Re: BUG #1208: Invalid page header

From

Tom Lane

Date:

16 August 2004, 13:13:14

Bruce Momjian <pgman@candle.pha.pa.us> writes:
> If you are sure your storage and memory are good, I can think of only
> two other ideas.  One is a gcc bug.  You are running Itanium so it is
> possible.  The only other possibility I can think of is that that our
> ia64 assembler code is wrong.  It is:

But that code is gcc-only, and he's not using gcc.

It's certainly possible that the non-gcc spinlock path is broken on IA64
though.  I dunno that anyone has ever tested that combination.  It might
be interesting for him to run the "test" program in s_lock.c and see if
it complains.

            regards, tom lane

Re: BUG #1208: Invalid page header

From

Bruce Momjian

Date:

16 August 2004, 13:21:11

Tom Lane wrote:
> Bruce Momjian <pgman@candle.pha.pa.us> writes:
> > If you are sure your storage and memory are good, I can think of only
> > two other ideas.  One is a gcc bug.  You are running Itanium so it is
> > possible.  The only other possibility I can think of is that that our
> > ia64 assembler code is wrong.  It is:
>
> But that code is gcc-only, and he's not using gcc.

Oh, I see that now:

  Compiler used (example:  gcc 2.95.2)          :   Intel C compiler version 8.0

> It's certainly possible that the non-gcc spinlock path is broken on IA64
> though.  I dunno that anyone has ever tested that combination.  It might
> be interesting for him to run the "test" program in s_lock.c and see if
> it complains.

What locking code is actually being used. I don't see any __ia64__
entries except for gcc.  Is it calling some libc library tas()?  It is
falling back to semaphores?

--
  Bruce Momjian                        |  http://candle.pha.pa.us
  pgman@candle.pha.pa.us               |  (610) 359-1001
  +  If your life is a hard drive,     |  13 Roberts Road
  +  Christ can be your backup.        |  Newtown Square, Pennsylvania 19073

Re: BUG #1208: Invalid page header

From

Peter Eisentraut

Date:

16 August 2004, 14:59:50

Tom Lane wrote:
> But that code is gcc-only, and he's not using gcc.

I think the icc compiler claims to be gcc-compatible in that area, so
it's quite likely that the gcc assembler code would be used.

--
Peter Eisentraut
http://developer.postgresql.org/~petere/

Re: BUG #1208: Invalid page header

From

Tom Lane

Date:

16 August 2004, 15:14:40

Peter Eisentraut <peter_e@gmx.net> writes:
> Tom Lane wrote:
>> But that code is gcc-only, and he's not using gcc.

> I think the icc compiler claims to be gcc-compatible in that area, so
> it's quite likely that the gcc assembler code would be used.

Oh, good point.

In that case it seems entirely possible that the assembly code
tightening-up patch that I made for 8.0 is relevant.  The point of that
patch was to prevent the compiler from making inappropriate
optimizations around a spinlock TAS.  We have not seen any indication
that existing gcc releases would actually do anything unwanted ... but
icc might have different/more aggressive optimizations.

Extracted data entries:
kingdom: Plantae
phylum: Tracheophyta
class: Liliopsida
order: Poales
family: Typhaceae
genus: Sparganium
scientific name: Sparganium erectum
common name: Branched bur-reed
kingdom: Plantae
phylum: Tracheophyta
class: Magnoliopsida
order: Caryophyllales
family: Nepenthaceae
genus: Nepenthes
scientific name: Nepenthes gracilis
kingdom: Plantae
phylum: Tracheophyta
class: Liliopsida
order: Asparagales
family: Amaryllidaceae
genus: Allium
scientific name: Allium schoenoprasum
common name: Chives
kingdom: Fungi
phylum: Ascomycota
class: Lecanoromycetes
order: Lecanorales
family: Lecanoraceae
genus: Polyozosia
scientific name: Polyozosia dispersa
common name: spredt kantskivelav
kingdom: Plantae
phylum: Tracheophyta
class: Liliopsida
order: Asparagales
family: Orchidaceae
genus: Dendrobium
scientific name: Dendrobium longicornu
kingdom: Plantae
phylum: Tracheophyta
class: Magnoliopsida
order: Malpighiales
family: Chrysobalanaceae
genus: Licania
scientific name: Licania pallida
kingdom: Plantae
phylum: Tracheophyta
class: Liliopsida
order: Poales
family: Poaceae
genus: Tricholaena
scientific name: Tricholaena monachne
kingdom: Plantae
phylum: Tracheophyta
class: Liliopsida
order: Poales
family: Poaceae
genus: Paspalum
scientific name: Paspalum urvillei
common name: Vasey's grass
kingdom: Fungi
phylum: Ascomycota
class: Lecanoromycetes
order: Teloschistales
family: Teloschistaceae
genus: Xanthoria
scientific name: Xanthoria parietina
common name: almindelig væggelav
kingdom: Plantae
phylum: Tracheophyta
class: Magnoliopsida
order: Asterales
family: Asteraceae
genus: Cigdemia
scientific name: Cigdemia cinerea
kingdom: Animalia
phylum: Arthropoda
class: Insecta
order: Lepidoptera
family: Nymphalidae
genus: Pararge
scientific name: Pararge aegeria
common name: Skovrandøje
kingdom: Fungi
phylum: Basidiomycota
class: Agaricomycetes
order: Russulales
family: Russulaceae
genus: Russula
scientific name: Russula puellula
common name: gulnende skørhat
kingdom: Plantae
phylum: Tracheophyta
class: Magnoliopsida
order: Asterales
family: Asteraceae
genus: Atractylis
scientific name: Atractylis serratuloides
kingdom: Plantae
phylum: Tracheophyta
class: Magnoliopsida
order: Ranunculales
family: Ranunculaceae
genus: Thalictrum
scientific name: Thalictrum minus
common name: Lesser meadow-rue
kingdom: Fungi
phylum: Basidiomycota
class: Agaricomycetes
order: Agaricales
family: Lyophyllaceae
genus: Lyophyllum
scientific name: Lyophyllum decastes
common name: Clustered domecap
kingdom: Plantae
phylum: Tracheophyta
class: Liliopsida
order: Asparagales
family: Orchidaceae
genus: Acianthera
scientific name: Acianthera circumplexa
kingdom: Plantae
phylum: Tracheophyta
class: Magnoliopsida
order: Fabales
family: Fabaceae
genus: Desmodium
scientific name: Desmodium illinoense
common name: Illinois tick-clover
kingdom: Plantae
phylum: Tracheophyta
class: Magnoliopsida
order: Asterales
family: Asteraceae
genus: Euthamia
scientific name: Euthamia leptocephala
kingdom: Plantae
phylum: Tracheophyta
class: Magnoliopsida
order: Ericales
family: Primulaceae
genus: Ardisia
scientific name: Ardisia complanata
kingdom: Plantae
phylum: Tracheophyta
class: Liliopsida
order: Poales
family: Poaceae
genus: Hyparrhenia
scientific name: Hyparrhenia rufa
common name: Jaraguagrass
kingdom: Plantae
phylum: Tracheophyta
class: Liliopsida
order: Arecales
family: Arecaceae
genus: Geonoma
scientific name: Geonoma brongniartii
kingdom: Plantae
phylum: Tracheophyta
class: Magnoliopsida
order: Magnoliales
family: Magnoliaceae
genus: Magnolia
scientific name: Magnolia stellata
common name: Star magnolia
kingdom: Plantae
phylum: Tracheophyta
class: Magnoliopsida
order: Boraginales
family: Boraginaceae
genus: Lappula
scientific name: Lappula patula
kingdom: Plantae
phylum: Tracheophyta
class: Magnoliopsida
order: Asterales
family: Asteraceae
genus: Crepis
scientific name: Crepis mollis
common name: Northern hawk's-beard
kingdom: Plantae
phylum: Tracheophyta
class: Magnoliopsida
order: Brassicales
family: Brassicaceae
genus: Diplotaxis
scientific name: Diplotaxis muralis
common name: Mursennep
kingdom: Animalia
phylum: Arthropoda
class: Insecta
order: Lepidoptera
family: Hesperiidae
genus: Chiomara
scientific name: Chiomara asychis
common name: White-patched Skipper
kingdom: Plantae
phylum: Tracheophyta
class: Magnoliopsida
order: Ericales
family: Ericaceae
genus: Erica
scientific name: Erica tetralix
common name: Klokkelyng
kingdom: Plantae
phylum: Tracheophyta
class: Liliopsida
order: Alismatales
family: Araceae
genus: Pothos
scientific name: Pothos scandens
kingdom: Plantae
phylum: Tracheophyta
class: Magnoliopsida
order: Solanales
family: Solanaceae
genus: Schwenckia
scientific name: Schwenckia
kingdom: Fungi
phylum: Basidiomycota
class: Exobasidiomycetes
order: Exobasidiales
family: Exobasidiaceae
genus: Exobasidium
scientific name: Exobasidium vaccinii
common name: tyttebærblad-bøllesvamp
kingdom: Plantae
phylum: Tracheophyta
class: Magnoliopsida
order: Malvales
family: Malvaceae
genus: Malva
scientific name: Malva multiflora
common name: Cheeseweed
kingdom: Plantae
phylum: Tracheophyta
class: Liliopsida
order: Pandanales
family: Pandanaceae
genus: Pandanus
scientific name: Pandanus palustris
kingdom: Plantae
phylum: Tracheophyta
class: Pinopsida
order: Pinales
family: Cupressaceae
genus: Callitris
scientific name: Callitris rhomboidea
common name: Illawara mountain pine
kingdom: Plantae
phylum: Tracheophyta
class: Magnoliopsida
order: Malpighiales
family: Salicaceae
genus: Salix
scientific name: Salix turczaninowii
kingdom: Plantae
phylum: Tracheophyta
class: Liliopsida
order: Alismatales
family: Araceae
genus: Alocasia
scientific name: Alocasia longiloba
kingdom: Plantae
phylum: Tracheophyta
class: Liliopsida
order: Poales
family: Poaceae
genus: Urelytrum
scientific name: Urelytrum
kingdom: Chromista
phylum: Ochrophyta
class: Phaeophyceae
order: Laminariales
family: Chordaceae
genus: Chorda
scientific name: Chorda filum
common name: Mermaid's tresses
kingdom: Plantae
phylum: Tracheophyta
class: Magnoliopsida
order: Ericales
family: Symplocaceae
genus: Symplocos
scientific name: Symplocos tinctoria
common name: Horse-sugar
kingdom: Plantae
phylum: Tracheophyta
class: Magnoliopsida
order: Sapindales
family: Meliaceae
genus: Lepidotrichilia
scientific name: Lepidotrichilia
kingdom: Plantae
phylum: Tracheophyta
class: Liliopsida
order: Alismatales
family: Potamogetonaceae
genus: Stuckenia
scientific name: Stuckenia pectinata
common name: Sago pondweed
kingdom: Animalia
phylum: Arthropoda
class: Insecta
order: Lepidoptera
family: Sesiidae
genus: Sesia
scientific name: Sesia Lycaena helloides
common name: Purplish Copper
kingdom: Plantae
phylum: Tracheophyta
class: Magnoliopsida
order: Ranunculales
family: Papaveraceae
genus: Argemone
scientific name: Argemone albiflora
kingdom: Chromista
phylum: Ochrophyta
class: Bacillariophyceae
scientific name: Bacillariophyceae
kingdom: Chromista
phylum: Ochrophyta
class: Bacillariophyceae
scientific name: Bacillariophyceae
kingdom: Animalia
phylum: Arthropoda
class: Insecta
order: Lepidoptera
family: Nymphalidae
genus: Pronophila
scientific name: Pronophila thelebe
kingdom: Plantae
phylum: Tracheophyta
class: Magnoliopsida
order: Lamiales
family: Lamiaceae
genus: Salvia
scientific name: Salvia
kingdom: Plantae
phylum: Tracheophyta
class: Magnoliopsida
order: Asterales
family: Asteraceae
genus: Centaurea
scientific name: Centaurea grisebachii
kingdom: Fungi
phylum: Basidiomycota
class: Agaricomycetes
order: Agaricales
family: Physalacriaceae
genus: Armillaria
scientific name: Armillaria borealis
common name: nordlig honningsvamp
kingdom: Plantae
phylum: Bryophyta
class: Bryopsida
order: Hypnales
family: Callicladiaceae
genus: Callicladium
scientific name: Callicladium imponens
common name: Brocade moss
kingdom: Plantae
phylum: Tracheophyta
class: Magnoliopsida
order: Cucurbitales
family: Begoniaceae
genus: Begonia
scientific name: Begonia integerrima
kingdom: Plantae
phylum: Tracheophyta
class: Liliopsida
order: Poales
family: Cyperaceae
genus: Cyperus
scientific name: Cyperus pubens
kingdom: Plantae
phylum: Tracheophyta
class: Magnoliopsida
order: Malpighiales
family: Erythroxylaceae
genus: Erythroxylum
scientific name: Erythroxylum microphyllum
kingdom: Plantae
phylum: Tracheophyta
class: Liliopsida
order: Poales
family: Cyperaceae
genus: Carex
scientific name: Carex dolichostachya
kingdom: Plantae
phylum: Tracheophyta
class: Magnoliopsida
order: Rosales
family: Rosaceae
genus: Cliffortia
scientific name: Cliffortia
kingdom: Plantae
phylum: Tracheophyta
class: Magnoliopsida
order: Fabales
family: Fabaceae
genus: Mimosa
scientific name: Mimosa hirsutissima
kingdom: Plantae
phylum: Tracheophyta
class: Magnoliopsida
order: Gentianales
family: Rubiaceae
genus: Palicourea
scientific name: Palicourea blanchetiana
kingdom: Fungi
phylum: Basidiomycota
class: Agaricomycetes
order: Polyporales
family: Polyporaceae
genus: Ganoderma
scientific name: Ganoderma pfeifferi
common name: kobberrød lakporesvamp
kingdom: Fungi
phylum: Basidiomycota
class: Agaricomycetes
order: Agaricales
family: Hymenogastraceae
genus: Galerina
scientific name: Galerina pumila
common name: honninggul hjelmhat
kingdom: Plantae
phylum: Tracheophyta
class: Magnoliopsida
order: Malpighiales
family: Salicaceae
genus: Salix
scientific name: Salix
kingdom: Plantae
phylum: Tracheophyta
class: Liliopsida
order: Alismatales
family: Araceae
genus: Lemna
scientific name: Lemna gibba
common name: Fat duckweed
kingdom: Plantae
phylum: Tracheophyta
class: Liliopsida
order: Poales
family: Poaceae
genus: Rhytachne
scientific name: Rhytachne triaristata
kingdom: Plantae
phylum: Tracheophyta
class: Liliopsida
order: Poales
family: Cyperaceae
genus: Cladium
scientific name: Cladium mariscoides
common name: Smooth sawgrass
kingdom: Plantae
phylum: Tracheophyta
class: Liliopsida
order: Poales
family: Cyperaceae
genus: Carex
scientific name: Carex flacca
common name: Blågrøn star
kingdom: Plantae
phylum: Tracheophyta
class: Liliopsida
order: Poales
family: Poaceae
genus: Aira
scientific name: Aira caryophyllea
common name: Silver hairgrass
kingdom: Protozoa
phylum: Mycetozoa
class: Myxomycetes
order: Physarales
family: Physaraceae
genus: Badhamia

**What this exercise asks**:
a: Rewrite the stretch of the bug-report thread from "In that case" through "different/more aggressive optimizations.", putting "unsafe" in place of "inappropriate".
b: Continue the bug-report thread on the invalid page header from the point where it stops.

**Answers to the exercise**:
a:
In that case it seems entirely possible that the assembly code
tightening-up patch that I made for 8.0 is relevant.  The point of that
patch was to prevent the compiler from making unsafe
optimizations around a spinlock TAS.  We have not seen any indication
that existing gcc releases would actually do anything unwanted ... but
icc might have different/more aggressive optimizations.

b:
[ looks at code... ]  But it looks like 7.4's IA64 code already had the
memory-clobber constraint, so there doesn't appear to be any significant
change there since 7.4.  I suppose it's worth trying the insignificant
change though:

    __asm__ __volatile__(
        "    xchg4     %0=%1,%2    \n"
:        "=r"(ret), "=m"(*lock)
:        "r"(1), "1"(*lock)
:        "memory");

to

    __asm__ __volatile__(
        "    xchg4     %0=%1,%2    \n"
:        "=r"(ret), "+m"(*lock)
:        "r"(1)
:        "memory");

at line 125ff of src/include/storage/s_lock.h.  Note "=m" becomes "+m"
to replace the separate "1" constraint.

Robert, have you tried backing off compiler optimization levels to see
if anything changes?

            regards, tom lane

Re: BUG #1208: Invalid page header

From

"Robert E. Bruccoleri"

Date:

16 August 2004, 20:40:06

Dear All,
    Thanks for responding. First of all, the Intel compiler does
not accept inline assembly code, so I substituted the following
compiler intrinsic in its place:

#if defined(__ia64__) || defined(__ia64)  /* __ia64 used by ICC compiler? */
/* Intel Itanium */
#define HAS_TEST_AND_SET
#include <ia64intrin.h>

typedef unsigned long slock_t;

#define TAS(lock) _InterlockedExchange64(lock, 1)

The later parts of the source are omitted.